DIRECTIONS
Your answer must be the records below, given again exactly, with no pictures in it.
RAW DATA below:
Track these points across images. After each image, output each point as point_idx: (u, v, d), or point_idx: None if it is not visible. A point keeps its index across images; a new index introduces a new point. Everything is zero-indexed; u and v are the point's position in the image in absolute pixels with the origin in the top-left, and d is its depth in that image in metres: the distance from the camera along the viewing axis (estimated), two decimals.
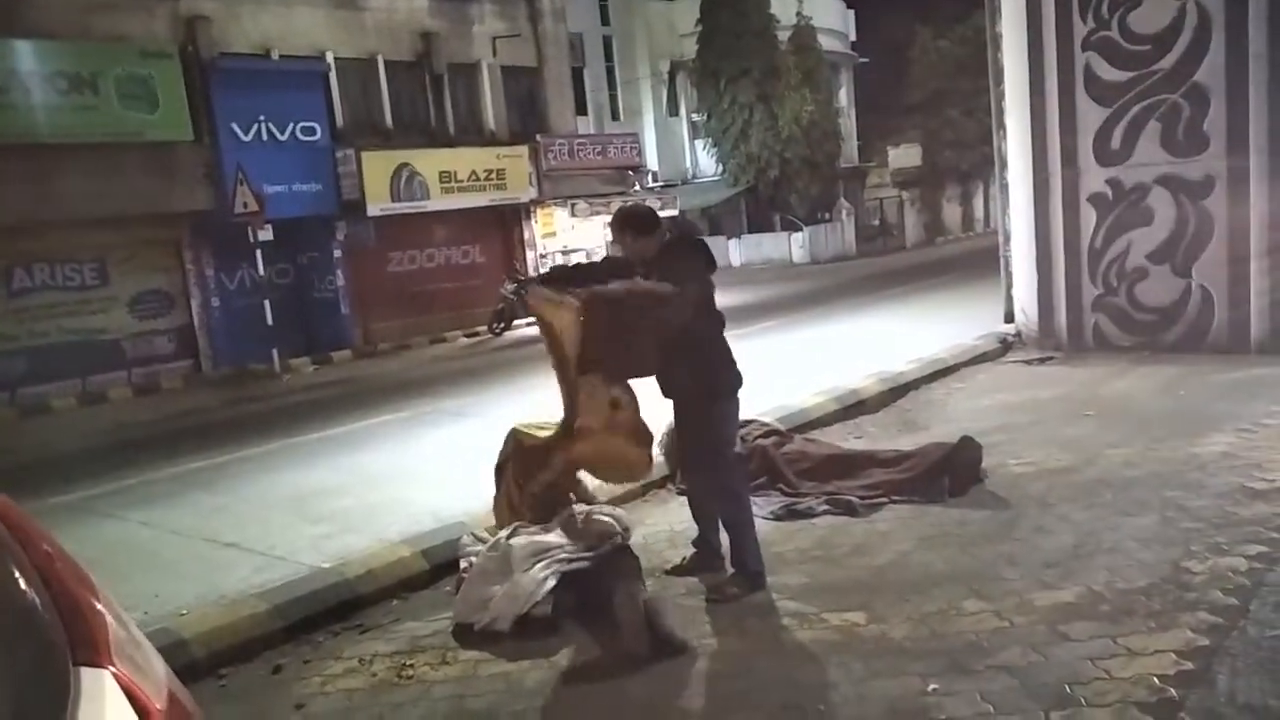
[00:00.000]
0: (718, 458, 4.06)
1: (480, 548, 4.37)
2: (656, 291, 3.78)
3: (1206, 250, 7.96)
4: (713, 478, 4.12)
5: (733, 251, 29.05)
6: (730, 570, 4.15)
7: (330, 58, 17.04)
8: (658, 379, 4.10)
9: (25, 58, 13.34)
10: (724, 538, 4.25)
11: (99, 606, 0.99)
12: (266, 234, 14.34)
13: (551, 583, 3.96)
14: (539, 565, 4.03)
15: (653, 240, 4.06)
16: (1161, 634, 3.25)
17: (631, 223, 4.10)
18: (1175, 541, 4.06)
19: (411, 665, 3.70)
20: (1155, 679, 2.97)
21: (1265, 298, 7.73)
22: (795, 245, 28.63)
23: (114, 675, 0.86)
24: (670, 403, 4.19)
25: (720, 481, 4.11)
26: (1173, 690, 2.90)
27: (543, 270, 4.05)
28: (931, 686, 3.09)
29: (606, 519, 4.35)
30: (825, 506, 4.97)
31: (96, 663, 0.87)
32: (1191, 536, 4.09)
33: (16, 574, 0.92)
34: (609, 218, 21.51)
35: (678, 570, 4.31)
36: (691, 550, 4.41)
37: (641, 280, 3.90)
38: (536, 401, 9.30)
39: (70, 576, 1.02)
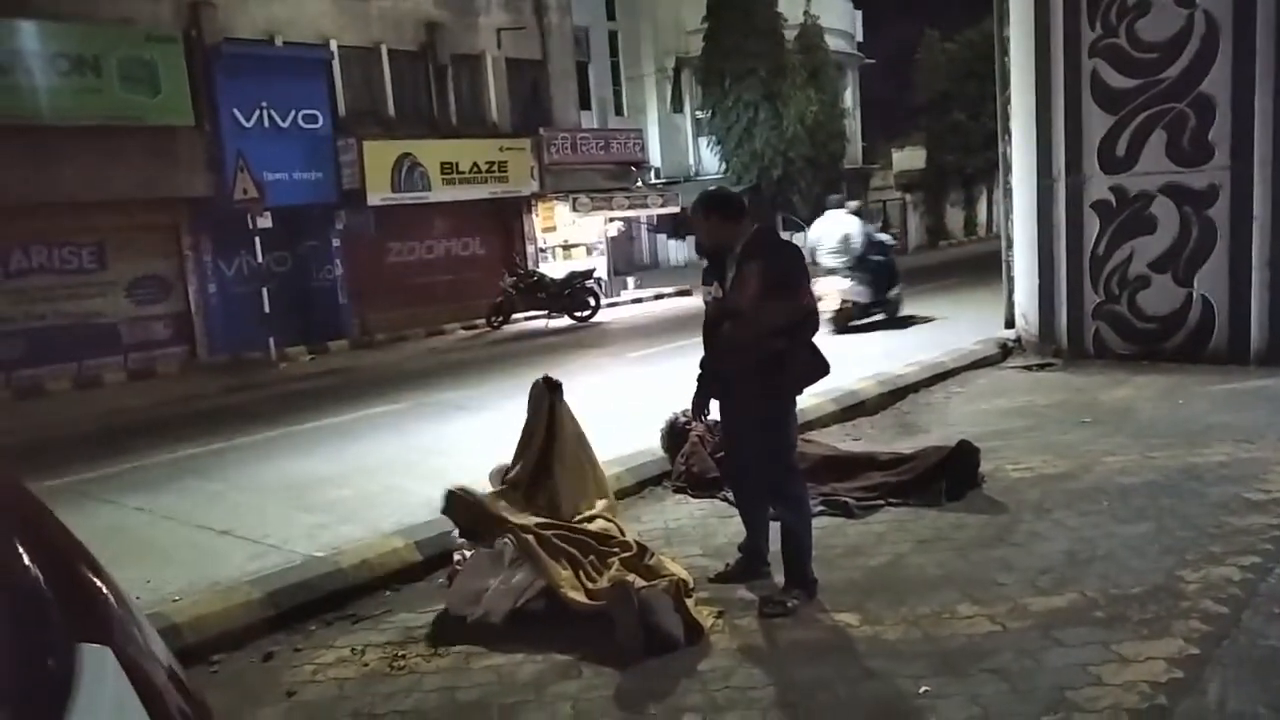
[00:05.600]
0: (780, 461, 3.95)
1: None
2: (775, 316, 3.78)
3: (1209, 260, 7.96)
4: (775, 483, 3.99)
5: None
6: (784, 579, 3.96)
7: (334, 45, 17.02)
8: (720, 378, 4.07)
9: (28, 38, 13.30)
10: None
11: (99, 583, 0.98)
12: (266, 221, 14.31)
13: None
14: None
15: (740, 227, 3.93)
16: (1154, 641, 3.26)
17: (721, 207, 3.97)
18: (1170, 550, 4.06)
19: (403, 656, 3.70)
20: (1146, 686, 2.97)
21: (1266, 309, 7.73)
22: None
23: (116, 652, 0.86)
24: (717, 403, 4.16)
25: (783, 487, 3.98)
26: (1163, 697, 2.90)
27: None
28: (923, 689, 3.09)
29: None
30: (821, 507, 4.95)
31: (99, 639, 0.86)
32: (1186, 545, 4.09)
33: (18, 547, 0.92)
34: (610, 214, 21.31)
35: (722, 577, 4.14)
36: (734, 557, 4.27)
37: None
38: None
39: (71, 551, 1.01)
End of RAW DATA.
RESULT OF THIS TASK
Track these points across images. After each image, output each point as point_idx: (u, v, d), or point_idx: None if it is not visible. A point keeps its index across images; a new index introduces a new point. Everything is zero-indexed; u and v are the point's position in the image in absolute pixels with the origin in the top-left, and d is its depth in that image in metres: the distance from the camera along the viewing axis (estimated), two decimals.
[00:00.000]
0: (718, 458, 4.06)
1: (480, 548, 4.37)
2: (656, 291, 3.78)
3: (1206, 250, 7.96)
4: (713, 478, 4.12)
5: (733, 251, 29.05)
6: (730, 570, 4.15)
7: (330, 58, 17.04)
8: (658, 379, 4.10)
9: (25, 58, 13.34)
10: (724, 538, 4.25)
11: (99, 606, 0.99)
12: (266, 234, 14.34)
13: (551, 583, 3.96)
14: (539, 565, 4.03)
15: (653, 240, 4.06)
16: (1161, 634, 3.25)
17: (631, 223, 4.10)
18: (1175, 541, 4.06)
19: (411, 665, 3.70)
20: (1155, 679, 2.97)
21: (1265, 298, 7.73)
22: (795, 245, 28.63)
23: (114, 675, 0.86)
24: (670, 403, 4.19)
25: (720, 481, 4.11)
26: (1173, 690, 2.90)
27: (543, 270, 4.05)
28: (931, 686, 3.09)
29: (606, 519, 4.35)
30: (825, 506, 4.97)
31: (96, 663, 0.87)
32: (1191, 536, 4.09)
33: (16, 574, 0.92)
34: (609, 218, 21.51)
35: (678, 570, 4.31)
36: (691, 550, 4.41)
37: (641, 280, 3.90)
38: (536, 401, 9.30)
39: (70, 576, 1.02)
[00:05.600]
0: (780, 461, 3.95)
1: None
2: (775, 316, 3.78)
3: (1209, 260, 7.96)
4: (775, 483, 3.99)
5: None
6: (784, 579, 3.96)
7: (334, 45, 17.02)
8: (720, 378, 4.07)
9: (28, 38, 13.30)
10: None
11: (99, 583, 0.98)
12: (266, 221, 14.31)
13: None
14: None
15: (740, 227, 3.93)
16: (1154, 641, 3.26)
17: (721, 207, 3.97)
18: (1170, 550, 4.06)
19: (403, 656, 3.70)
20: (1146, 686, 2.97)
21: (1266, 309, 7.73)
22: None
23: (116, 652, 0.86)
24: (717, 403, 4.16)
25: (783, 487, 3.98)
26: (1163, 697, 2.90)
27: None
28: (923, 689, 3.09)
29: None
30: (821, 507, 4.95)
31: (99, 639, 0.86)
32: (1186, 545, 4.09)
33: (18, 547, 0.92)
34: (610, 214, 21.31)
35: (722, 577, 4.14)
36: (734, 557, 4.27)
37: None
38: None
39: (71, 551, 1.01)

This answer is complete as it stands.